A second feature that must be considered in the interpretation of serological results is the possibility of errors. Technical errors are usually prevented by incorporation of appropriate controls into the test system. Other errors, however, are largely unavoidable. These may be of two types: false-positive results and false-negative results. a test in which a large proportion of the positive results is false considered to be nonspecific, whereas one with a very high proportion of false-negative results is considered to be insensitive. In general, the level of such errors is set by the criteria used to differentiate positive from negative reactions.
If these criteria are adjusted so that the number of false-positive results is reduced, then there will be an increasing proportion of false-negative results encountered, and vice versa. Thus, highly sensitive rests tend to be relatively nonspecific and highly specific tests are generally insensitive. The establishment of criteria in reading tests and from this, the sensitivity and specificity of a test are determined both by the requirements of the test procedure and by the importance of false-positive and false-negative reactions.

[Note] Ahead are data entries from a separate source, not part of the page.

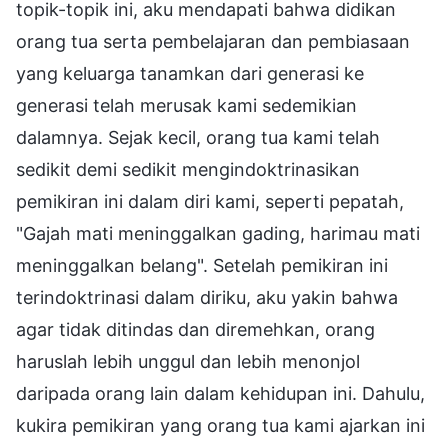
topik-topik ini, aku mendapati bahwa didikan
orang tua serta pembelajaran dan pembiasaan
yang keluarga tanamkan dari generasi ke
generasi telah merusak kami sedemikian
dalamnya. Sejak kecil, orang tua kami telah
sedikit demi sedikit mengindoktrinasikan
pemikiran ini dalam diri kami, seperti pepatah,
"Gajah mati meninggalkan gading, harimau mati
meninggalkan belang". Setelah pemikiran ini
terindoktrinasi dalam diriku, aku yakin bahwa
agar tidak ditindas dan diremehkan, orang
haruslah lebih unggul dan lebih menonjol
daripada orang lain dalam kehidupan ini. Dahulu,
kukira pemikiran yang orang tua kami ajarkan ini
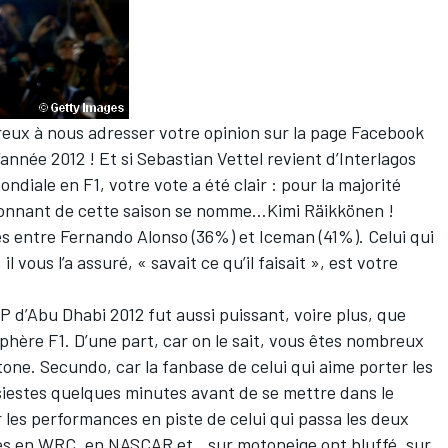
reux à nous adresser votre opinion sur la page Facebook
’année 2012 ! Et si Sebastian Vettel revient d’Interlagos
iale en F1, votre vote a été clair : pour la majorité
ssionnant de cette saison se nomme…Kimi Räikkönen !
es entre Fernando Alonso (36%) et Iceman (41%). Celui qui
il vous l’a assuré, « savait ce qu’il faisait », est votre
 d’Abu Dhabi 2012 fut aussi puissant, voire plus, que
hère F1. D’une part, car on le sait, vous êtes nombreux
one. Secundo, car la fanbase de celui qui aime porter les
siestes quelques minutes avant de se mettre dans le
r les performances en piste de celui qui passa les deux
tes en WRC, en NASCAR et…sur motoneige ont bluffé, sur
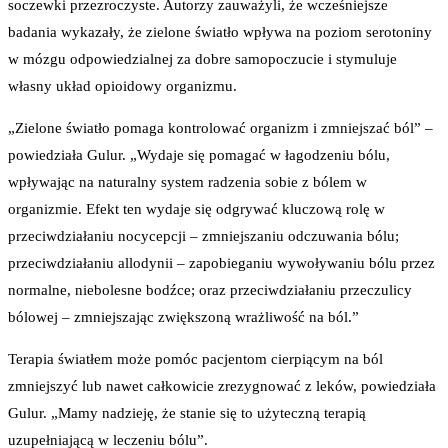
soczewki przezroczyste. Autorzy zauważyli, że wcześniejsze
badania wykazały, że zielone światło wpływa na poziom serotoniny
w mózgu odpowiedzialnej za dobre samopoczucie i stymuluje
własny układ opioidowy organizmu.
„Zielone światło pomaga kontrolować organizm i zmniejszać ból” –
powiedziała Gulur. „Wydaje się pomagać w łagodzeniu bólu,
wpływając na naturalny system radzenia sobie z bólem w
organizmie. Efekt ten wydaje się odgrywać kluczową rolę w
przeciwdziałaniu nocycepcji – zmniejszaniu odczuwania bólu;
przeciwdziałaniu allodynii – zapobieganiu wywoływaniu bólu przez
normalne, niebolesne bodźce; oraz przeciwdziałaniu przeczulicy
bólowej – zmniejszając zwiększoną wrażliwość na ból.”
Terapia światłem może pomóc pacjentom cierpiącym na ból
zmniejszyć lub nawet całkowicie zrezygnować z leków, powiedziała
Gulur. „Mamy nadzieję, że stanie się to użyteczną terapią
uzupełniającą w leczeniu bólu”.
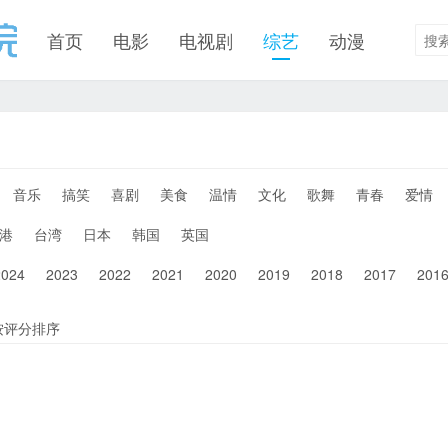
首页
电影
电视剧
综艺
动漫
音乐
搞笑
喜剧
美食
温情
文化
歌舞
青春
爱情
港
台湾
日本
韩国
英国
2024
2023
2022
2021
2020
2019
2018
2017
201
按评分排序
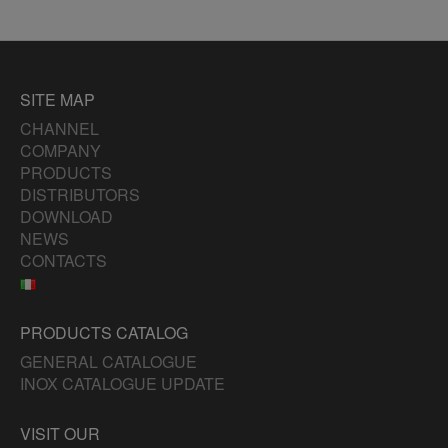
SITE MAP
CHANNEL
COMPANY
PRODUCTS
DISTRIBUTORS
DOWNLOAD
NEWS
CONTACTS
PRODUCTS CATALOG
GENERAL CATALOGUE
INOX CATALOGUE UPDATE
VISIT OUR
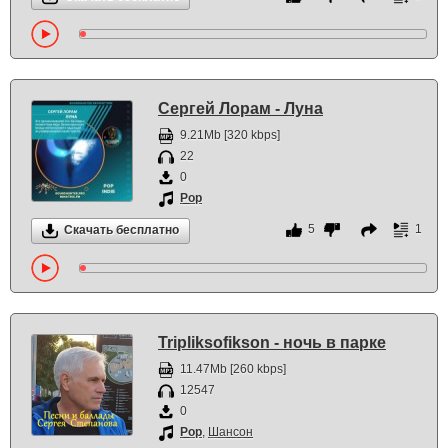
Сергей Лорам - Луна
9.21Mb [320 kbps]
22
0
Pop
5
1
Скачать бесплатно
Tripliksofikson - ночь в парке
11.47Mb [260 kbps]
12547
0
Pop
,
Шансон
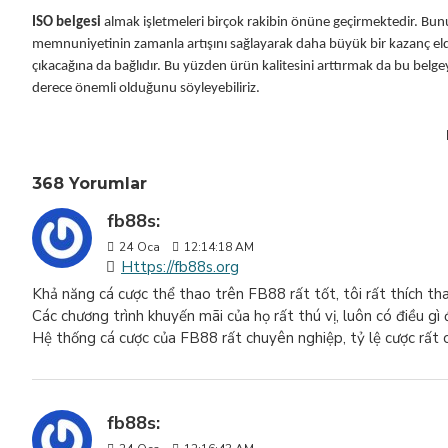
ISO belgesi
almak işletmeleri birçok rakibin önüne geçirmektedir. Bun
memnuniyetinin zamanla artışını sağlayarak daha büyük bir kazanç eld
çıkacağına da bağlıdır. Bu yüzden ürün kalitesini arttırmak da bu belg
derece önemli olduğunu söyleyebiliriz.
368 Yorumlar
fb88s:
24
Oca
12:14:18 AM
Https://fb88s.org
Khả năng cá cược thể thao trên FB88 rất tốt, tôi rất thích tha
Các chương trình khuyến mãi của họ rất thú vị, luôn có điều gì 
Hệ thống cá cược của FB88 rất chuyên nghiệp, tỷ lệ cược rất 
fb88s:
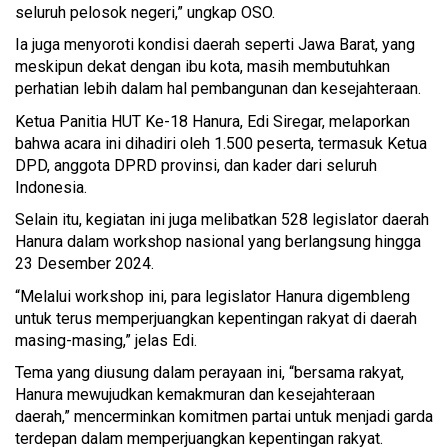
seluruh pelosok negeri,” ungkap OSO.
Ia juga menyoroti kondisi daerah seperti Jawa Barat, yang
meskipun dekat dengan ibu kota, masih membutuhkan
perhatian lebih dalam hal pembangunan dan kesejahteraan.
Ketua Panitia HUT Ke-18 Hanura, Edi Siregar, melaporkan
bahwa acara ini dihadiri oleh 1.500 peserta, termasuk Ketua
DPD, anggota DPRD provinsi, dan kader dari seluruh
Indonesia.
Selain itu, kegiatan ini juga melibatkan 528 legislator daerah
Hanura dalam workshop nasional yang berlangsung hingga
23 Desember 2024.
“Melalui workshop ini, para legislator Hanura digembleng
untuk terus memperjuangkan kepentingan rakyat di daerah
masing-masing,” jelas Edi.
Tema yang diusung dalam perayaan ini, “bersama rakyat,
Hanura mewujudkan kemakmuran dan kesejahteraan
daerah,” mencerminkan komitmen partai untuk menjadi garda
terdepan dalam memperjuangkan kepentingan rakyat.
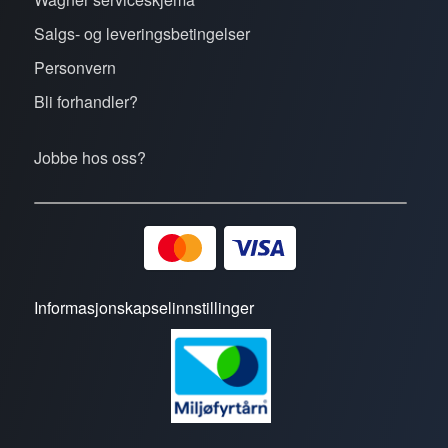
Salgs- og leveringsbetingelser
Personvern
Bli forhandler?
Jobbe hos oss?
Informasjonskapselinnstillinger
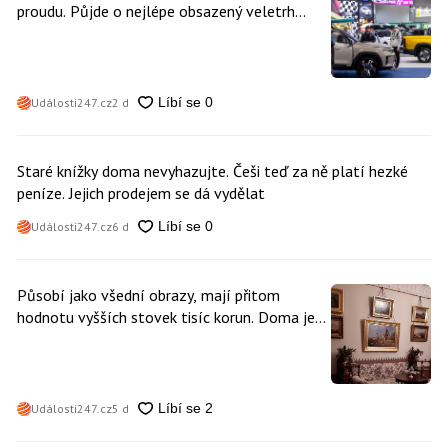
proudu. Půjde o nejlépe obsazený veletrh
čisté mobility v historii
Události247.cz
2 d
Staré knížky doma nevyhazujte. Češi teď za ně platí hezké
peníze. Jejich prodejem se dá vydělat
Události247.cz
6 d
Působí jako všední obrazy, mají přitom
hodnotu vyšších stovek tisíc korun. Doma je
může mít kdokoliv z nás
Události247.cz
5 d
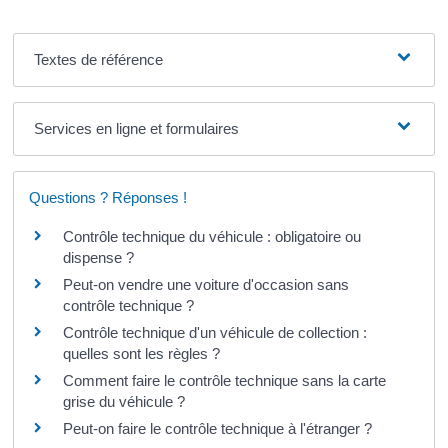
Textes de référence
Services en ligne et formulaires
Questions ? Réponses !
Contrôle technique du véhicule : obligatoire ou
dispense ?
Peut-on vendre une voiture d'occasion sans
contrôle technique ?
Contrôle technique d'un véhicule de collection :
quelles sont les règles ?
Comment faire le contrôle technique sans la carte
grise du véhicule ?
Peut-on faire le contrôle technique à l'étranger ?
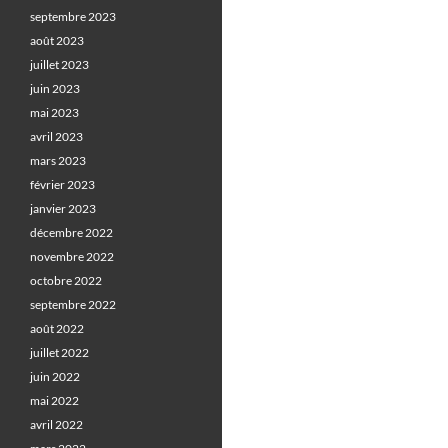
septembre 2023
août 2023
juillet 2023
juin 2023
mai 2023
avril 2023
mars 2023
février 2023
janvier 2023
décembre 2022
novembre 2022
octobre 2022
septembre 2022
août 2022
juillet 2022
juin 2022
mai 2022
avril 2022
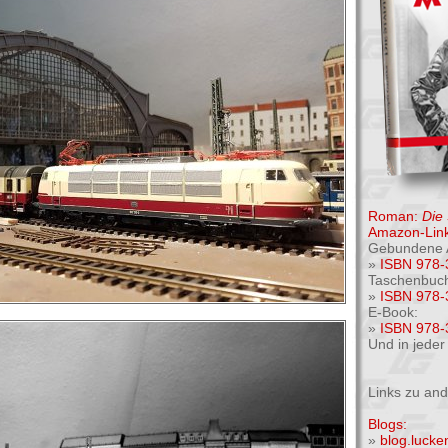
Roman:
Die
Amazon-Link
Gebundene 
»
ISBN 978-
Taschenbuc
»
ISBN 978-
E-Book:
»
ISBN 978-
Und in jede
Links zu an
Blogs:
»
blog.luck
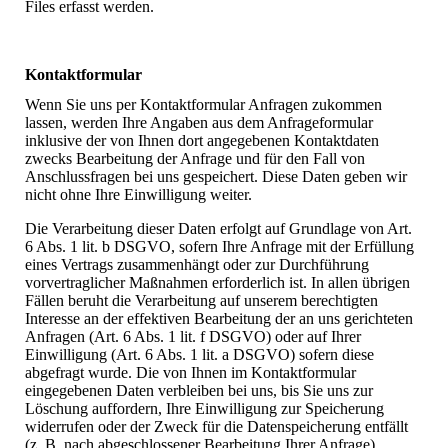
Files erfasst werden.
Kontaktformular
Wenn Sie uns per Kontaktformular Anfragen zukommen
lassen, werden Ihre Angaben aus dem Anfrageformular
inklusive der von Ihnen dort angegebenen Kontaktdaten
zwecks Bearbeitung der Anfrage und für den Fall von
Anschlussfragen bei uns gespeichert. Diese Daten geben wir
nicht ohne Ihre Einwilligung weiter.
Die Verarbeitung dieser Daten erfolgt auf Grundlage von Art.
6 Abs. 1 lit. b DSGVO, sofern Ihre Anfrage mit der Erfüllung
eines Vertrags zusammenhängt oder zur Durchführung
vorvertraglicher Maßnahmen erforderlich ist. In allen übrigen
Fällen beruht die Verarbeitung auf unserem berechtigten
Interesse an der effektiven Bearbeitung der an uns gerichteten
Anfragen (Art. 6 Abs. 1 lit. f DSGVO) oder auf Ihrer
Einwilligung (Art. 6 Abs. 1 lit. a DSGVO) sofern diese
abgefragt wurde. Die von Ihnen im Kontaktformular
eingegebenen Daten verbleiben bei uns, bis Sie uns zur
Löschung auffordern, Ihre Einwilligung zur Speicherung
widerrufen oder der Zweck für die Datenspeicherung entfällt
(z. B. nach abgeschlossener Bearbeitung Ihrer Anfrage).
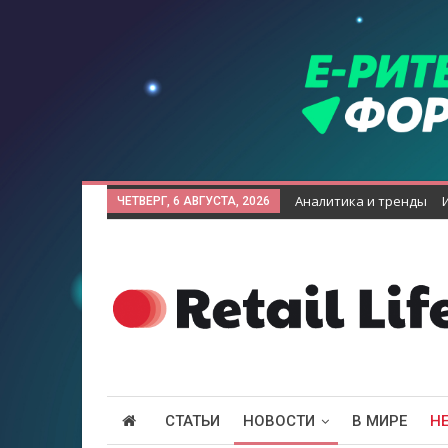
Аналитика и тренды
ЧЕТВЕРГ, 6 АВГУСТА, 2026
СТАТЬИ
НОВОСТИ
В МИРЕ
Н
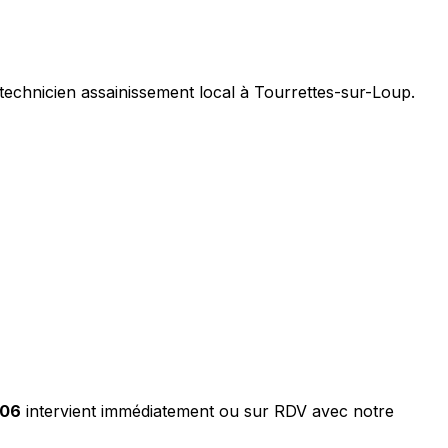
technicien assainissement local à Tourrettes-sur-Loup.
 06
intervient immédiatement ou sur RDV avec notre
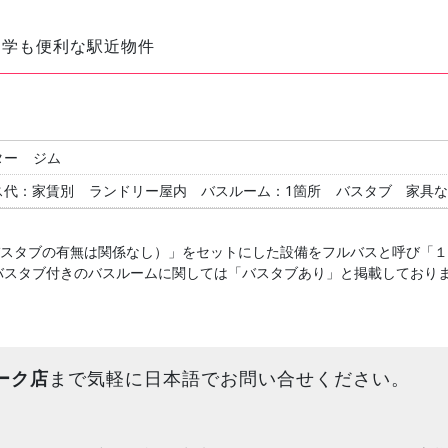
通学も便利な駅近物件
ター
ジム
ス代：家賃別
ランドリー屋内
バスルーム：1箇所
バスタブ
家具な
バスタブの有無は関係なし）」をセットにした設備をフルバスと呼び「
バスタブ付きのバスルームに関しては「バスタブあり」と掲載しており
ーク店
まで気軽に日本語でお問い合せください。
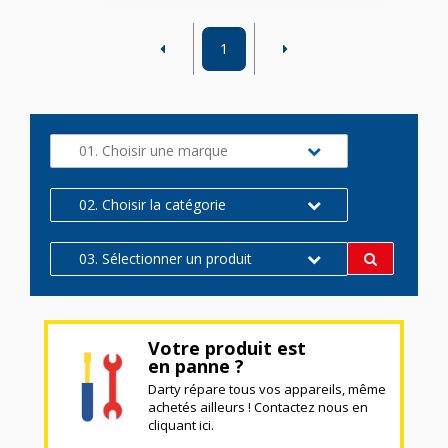
1
01. Choisir une marque
02. Choisir la catégorie
03. Sélectionner un produit
Votre produit est
en panne ?
Darty répare tous vos appareils, même
achetés ailleurs ! Contactez nous en
cliquant ici.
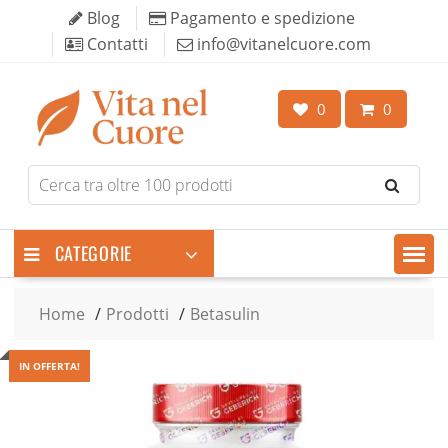
Skip
Blog
Pagamento e spedizione
to
Contatti
info@vitanelcuore.com
content
0
0
Search
for
products
CATEGORIE
Home
Prodotti
Betasulin
IN OFFERTA!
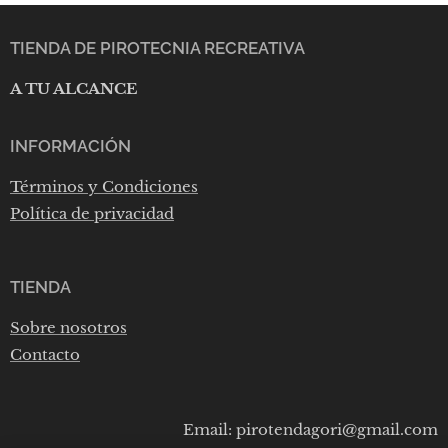
TIENDA DE PIROTECNIA RECREATIVA
A TU ALCANCE
INFORMACIÓN
Términos y Condiciones
Política de privacidad
TIENDA
Sobre nosotros
Contacto
Email: pirotendagori@gmail.com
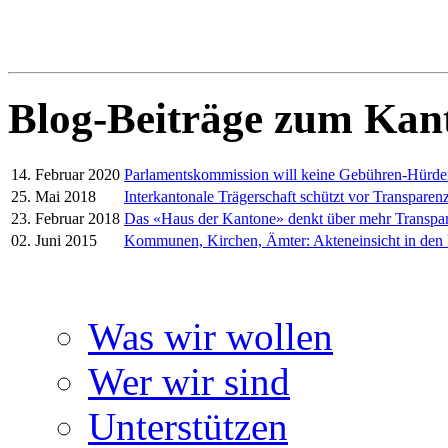
Blog-Beiträge zum Kan
14. Februar 2020
Parlamentskommission will keine Gebühren-Hürd
25. Mai 2018
Interkantonale Trägerschaft schützt vor Transparenz
23. Februar 2018
Das «Haus der Kantone» denkt über mehr Transpa
02. Juni 2015
Kommunen, Kirchen, Ämter: Akteneinsicht in den
Was wir wollen
Wer wir sind
Unterstützen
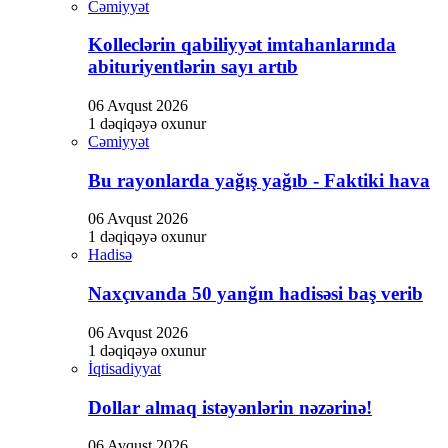
Cəmiyyət
Kolleclərin qabiliyyət imtahanlarında
abituriyentlərin sayı artıb
06 Avqust 2026
1 dəqiqəyə oxunur
Cəmiyyət
Bu rayonlarda yağış yağıb - Faktiki hava
06 Avqust 2026
1 dəqiqəyə oxunur
Hadisə
Naxçıvanda 50 yanğın hadisəsi baş verib
06 Avqust 2026
1 dəqiqəyə oxunur
İqtisadiyyat
Dollar almaq istəyənlərin nəzərinə!
06 Avqust 2026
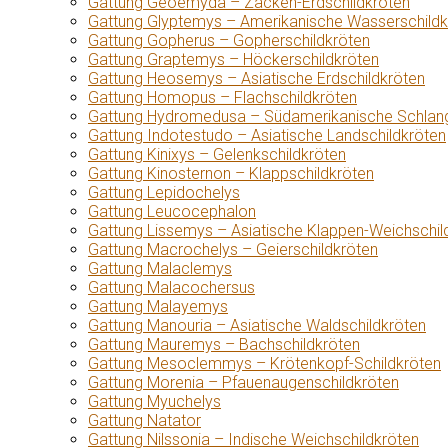
Gattung Geoemyda – Zacken-Erdschildkröten
Gattung Glyptemys – Amerikanische Wasserschildk
Gattung Gopherus – Gopherschildkröten
Gattung Graptemys – Höckerschildkröten
Gattung Heosemys – Asiatische Erdschildkröten
Gattung Homopus – Flachschildkröten
Gattung Hydromedusa – Südamerikanische Schlang
Gattung Indotestudo – Asiatische Landschildkröten
Gattung Kinixys – Gelenkschildkröten
Gattung Kinosternon – Klappschildkröten
Gattung Lepidochelys
Gattung Leucocephalon
Gattung Lissemys – Asiatische Klappen-Weichschil
Gattung Macrochelys – Geierschildkröten
Gattung Malaclemys
Gattung Malacochersus
Gattung Malayemys
Gattung Manouria – Asiatische Waldschildkröten
Gattung Mauremys – Bachschildkröten
Gattung Mesoclemmys – Krötenkopf-Schildkröten
Gattung Morenia – Pfauenaugenschildkröten
Gattung Myuchelys
Gattung Natator
Gattung Nilssonia – Indische Weichschildkröten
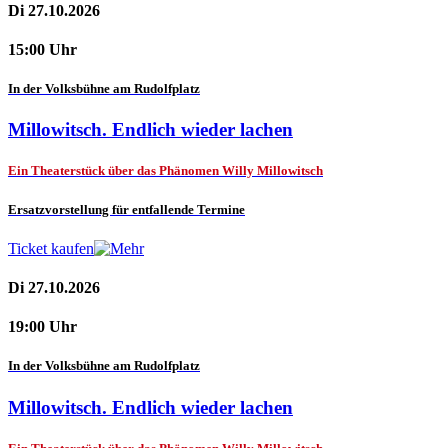
Di 27.10.2026
15:00 Uhr
In der Volksbühne am Rudolfplatz
Millowitsch. Endlich wieder lachen
Ein Theaterstück über das Phänomen Willy Millowitsch
Ersatzvorstellung für entfallende Termine
Ticket kaufen
Di 27.10.2026
19:00 Uhr
In der Volksbühne am Rudolfplatz
Millowitsch. Endlich wieder lachen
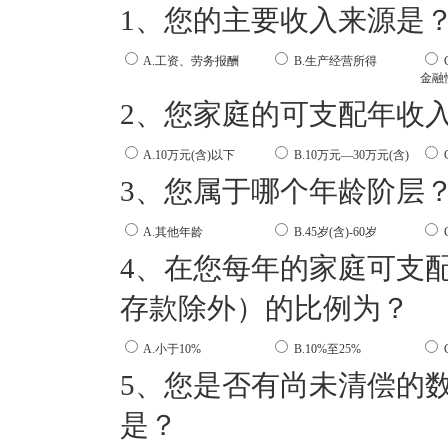
1、您的主要收入来源是
A.工资、劳务报酬
B.生产经营所得
金融
2、您家庭的可支配年收
A.10万元(含)以下
B.10万元—30万元(含)
3、您属于哪个年龄阶层
A.其他年龄
B.45岁(含)-60岁
4、在您每年的家庭可支
存款除外）的比例为？
A.小于10%
B.10%至25%
5、您是否有尚未清偿的
是？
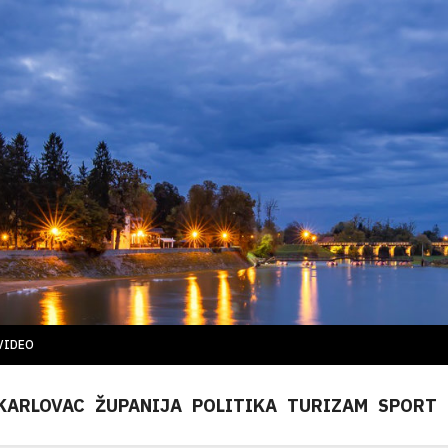
VIDEO
KARLOVAC
ŽUPANIJA
POLITIKA
TURIZAM
SPORT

In ideal tests it would be desirable for the criteria used in interpreting the test results to be so obvious and absolute that each rest would be absolutely sensitive and specific. Unfortunately, such ideal tests are uncommon.
The selection of a diagnostic test represents a compromise among its sensitivity, its specificity, and its complexity, that is, the number of steps involved, the degree of technical expertise required, its cost, and the nature of the equipment needed to conduct the test. Although precise guide lines cannot be drawn, it is usually most appropriate to use the most sensitive and specific test that can be satisfactorily performed with the available technical assistance and equipment, at the lowest cost [3].